9. Select the Enroll permission for this group. Do not clear the Read permission. Click OK, and close the Certificate Templates Console.
10. In the Certification Authority console, right-click Certificate Templates, click New, and then click Certificate Template to Issue.
11. In the Enable Certificate Templates dialog box, select the new template that you have just created, ConfigMgr Web Server Certificate, and then click OK.
12. If you do not need to create and issue any more certificate, close Certification Authority.
Requesting the Web Server Certificate
Now that we have created the Web Server Certificate, we will need to request the certificate for the Member server that runs IIS. This procedure allows you to specify the intranet and Internet FQDN values that will be configured in the site system server properties, and then install the web server certificate on to the member server that runs IIS.
1. I recommend restarting the member server that runs IIS. This will ensure that the computer can access the certificate template that you just created by using the Read and Enroll permissions that you configured.
- Click Start, click Run, and type mmc.exe. Click File, and then click Add/Remove Snap-in.
- The Add or Remove Snap-ins window will open. Select Certificates from the list of Available snap-ins, and then click Add.
- The Certificate snap-in window will open. Select Computer account, and then click Next.
- The Select Computer dialog box window will open. Ensure Local computer: (the computer this console is running on) is selected. Click Finish.
- The Add or Remove Snap-ins dialog box will return. You will now see Certificates (Local Computer) in the Selected snap-ins column. Click OK.
- In the console, expand Certificates (Local Computer), and then click Personal. Right-click Certificates, click All Tasks, and then click Request New Certificate.
- On the Before You Begin page, click Next.
- If you see the Select Certificate Enrollment Policy page, click Next.
- On the Request Certificates page, identify the ConfigMgr Web Server Certificate from the list of displayed certificates, and then click More information is required to enroll for this certificate. Click here to configure settings.
- In the Certificate Properties dialog box, in the Subject tab, do not make any changes to the Subject name. This means that the Value box for the Subject name section remains blank. Instead, from the Alternative name section, click the Type drop-down list, and then select DNS.
- In the Value box, specify the FQDN values that you will specify in the Configuration Manager site system properties, and then click Add and then click OK to close the Certificate Properties dialog box.
- On the Request Certificates page, select ConfigMgr Web Server Certificate from the list of displayed certificates, and then click Enroll.

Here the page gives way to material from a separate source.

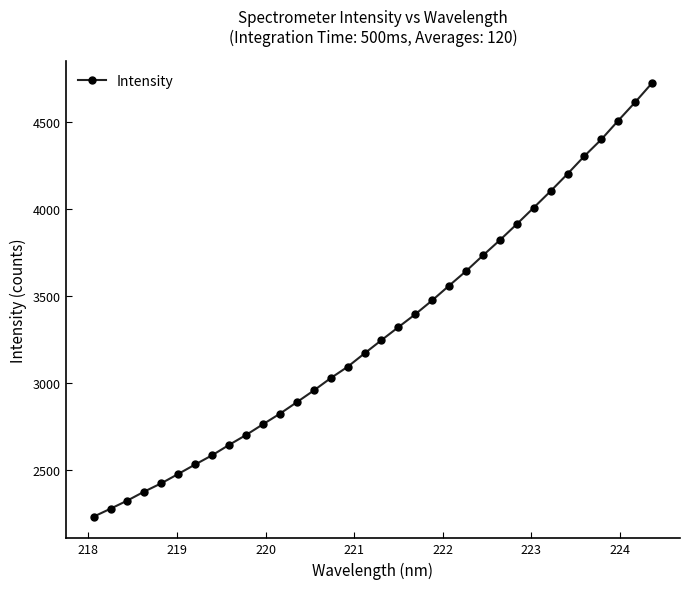

What is the difference between the second highest and second lowest values?

2337.1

- On the Certificates Installation Results page, wait until the certificate is installed, and then click Finish. Close Certificates (Local Computer).
Configure IIS to use the Web Server Certificate
This procedure binds the installed certificate to the IIS Default Web Site.
- On the member server that has IIS installed, click Start, click Programs, click Administrative Tools, and then click Internet Information Services (IIS) Manager.
- Expand Sites, right-click Default Web Site, and then select Edit Bindings.
- Click the https entry, and then click Edit.
- In the Edit Site Binding dialog box, select the certificate that you requested by using the ConfigMgr Web Server Certificates template, and then click OK.
- Click OK in the Edit Site Binding dialog box, and then click Close. Close Internet Information Services (IIS) Manager.
The member server is now provisioned with a ConfigMgr Web Server certificate.